Time-Variant Reliability for Systems with Non-monotonic Limit-State Functions

Abstract

Most engineering time-variant reliability problems are the result of component degradation and stochastic loading. The resultant failure modes, and their resultant limit-state functions, produce limit-state surfaces with unpredictable temporal trajectories that may exhibit a combination of increasing and decreasing failure probabilities. In many cases the trajectories are monotonic so that failure increases predictably: in other cases, this is not so. In this paper we present the discrete-time set theory derivation for non-monotonic situations wherein the limit-state surface may recede to provide, what only appears to be, ever decreasing failure probability.

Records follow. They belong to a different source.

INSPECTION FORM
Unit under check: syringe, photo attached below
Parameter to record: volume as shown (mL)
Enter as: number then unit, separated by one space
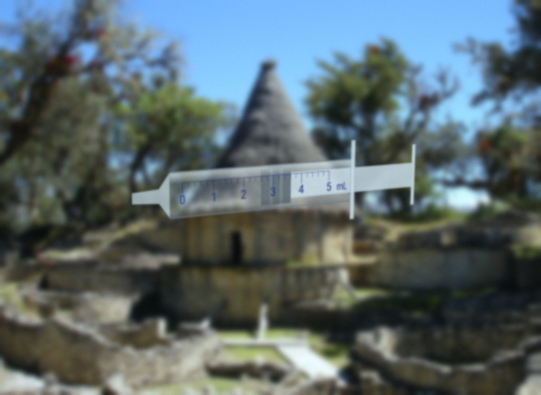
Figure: 2.6 mL
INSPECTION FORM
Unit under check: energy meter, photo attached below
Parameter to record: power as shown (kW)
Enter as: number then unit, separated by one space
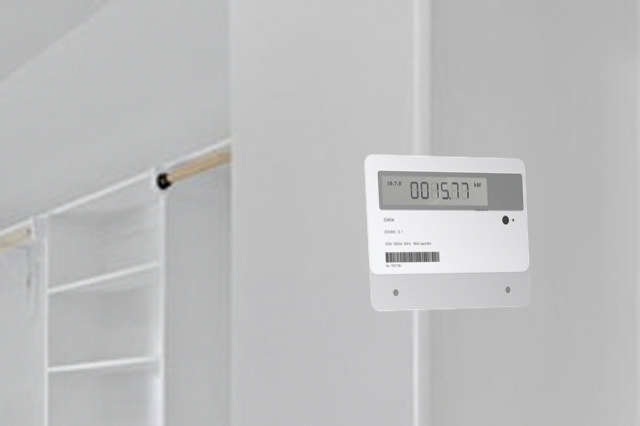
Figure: 15.77 kW
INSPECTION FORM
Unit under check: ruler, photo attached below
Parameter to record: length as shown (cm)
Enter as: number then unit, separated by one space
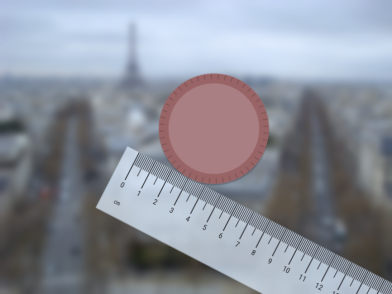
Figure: 6 cm
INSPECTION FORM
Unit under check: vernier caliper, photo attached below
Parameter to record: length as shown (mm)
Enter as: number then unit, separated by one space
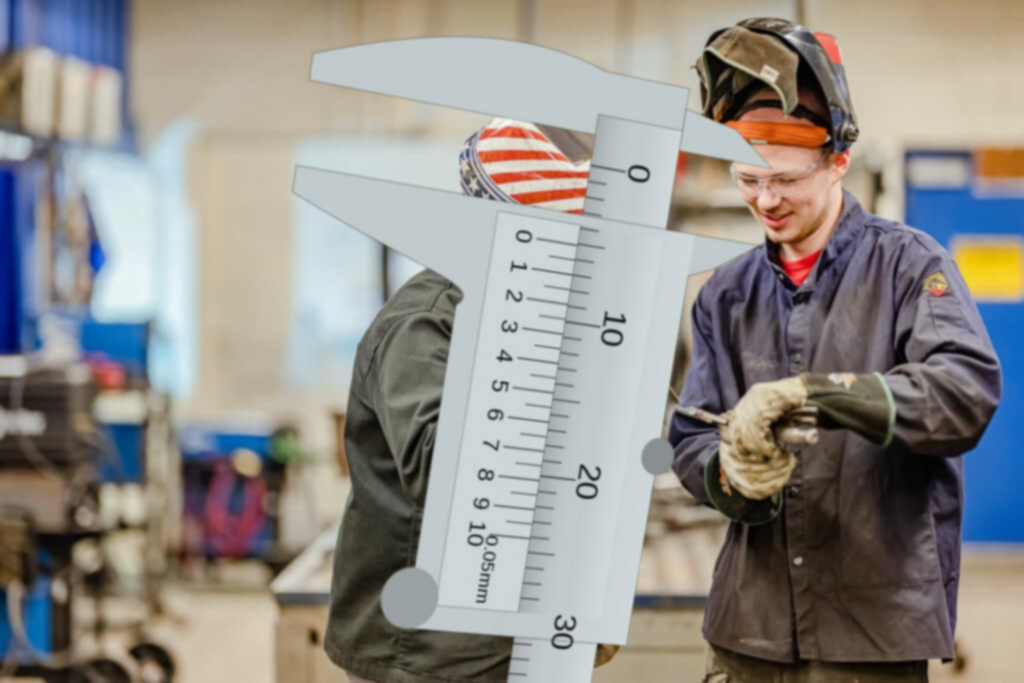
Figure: 5.1 mm
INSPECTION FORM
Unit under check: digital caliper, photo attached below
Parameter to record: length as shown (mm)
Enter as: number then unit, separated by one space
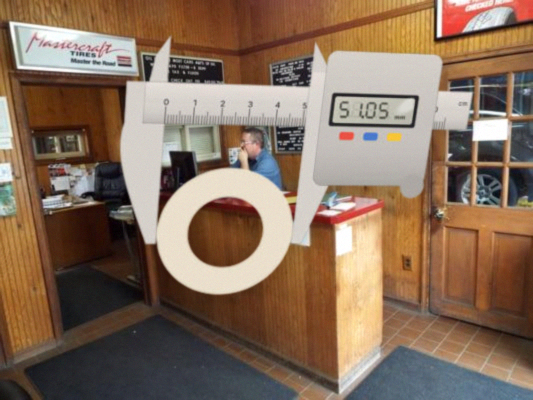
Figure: 51.05 mm
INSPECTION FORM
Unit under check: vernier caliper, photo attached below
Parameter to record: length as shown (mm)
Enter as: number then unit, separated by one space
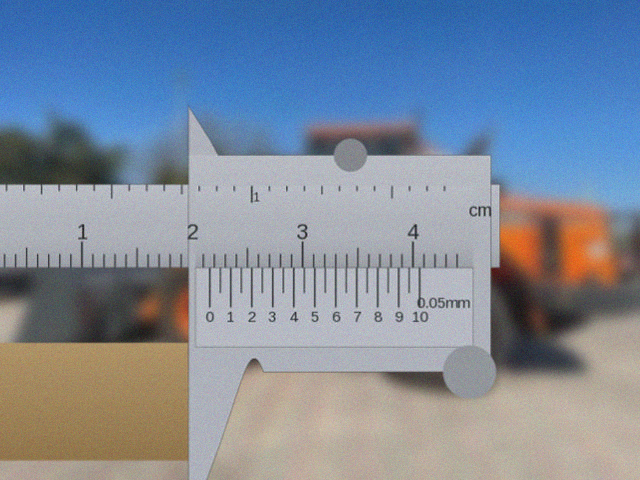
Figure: 21.6 mm
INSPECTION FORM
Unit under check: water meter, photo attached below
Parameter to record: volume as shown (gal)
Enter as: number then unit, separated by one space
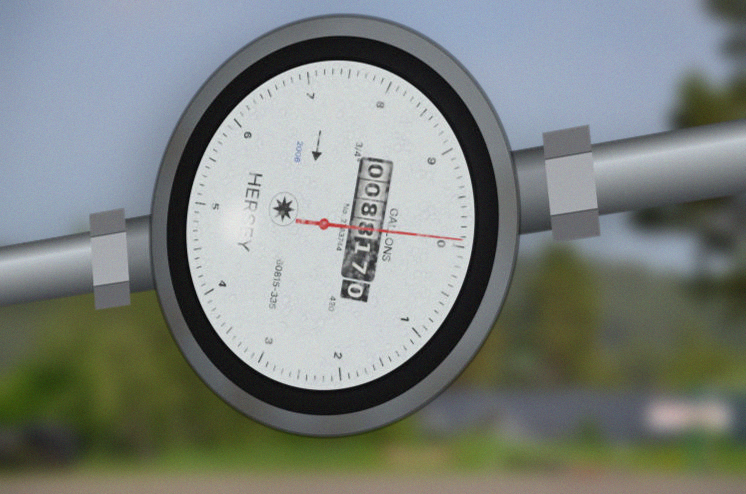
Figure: 88169.9 gal
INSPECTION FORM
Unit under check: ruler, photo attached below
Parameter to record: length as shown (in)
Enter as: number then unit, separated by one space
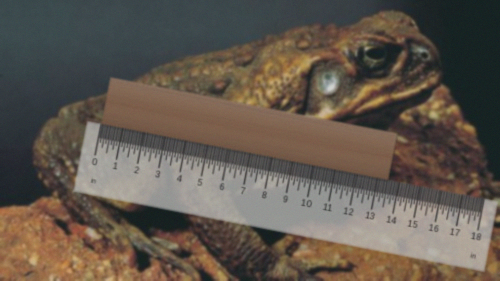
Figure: 13.5 in
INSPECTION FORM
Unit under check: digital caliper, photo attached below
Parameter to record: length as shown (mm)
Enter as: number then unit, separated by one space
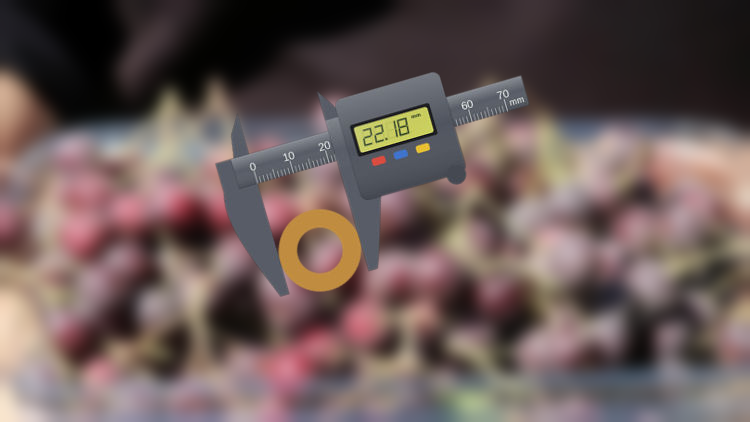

The presence of both monotonic and non-monotonic limit-state functions can be easily detected by a parametric polar plot of the most-likely failure points in standard normal space. The polar plot reveals the temporal limit-state surfaces that need to be retained to represent the system limit-state surfaces at any time instant. The minimum set herein is called the extreme limit-state surface. The impact of the work is that the cumulative distribution function (cdf) can be provided with a minimum of failure and safe events. This in turn gives rise to several solution options such as the multi-normal integral method or a special Monte Carlo simulation that obviates the tedious marching-out routine. A series system and a parallel system show the efficacy of the theory.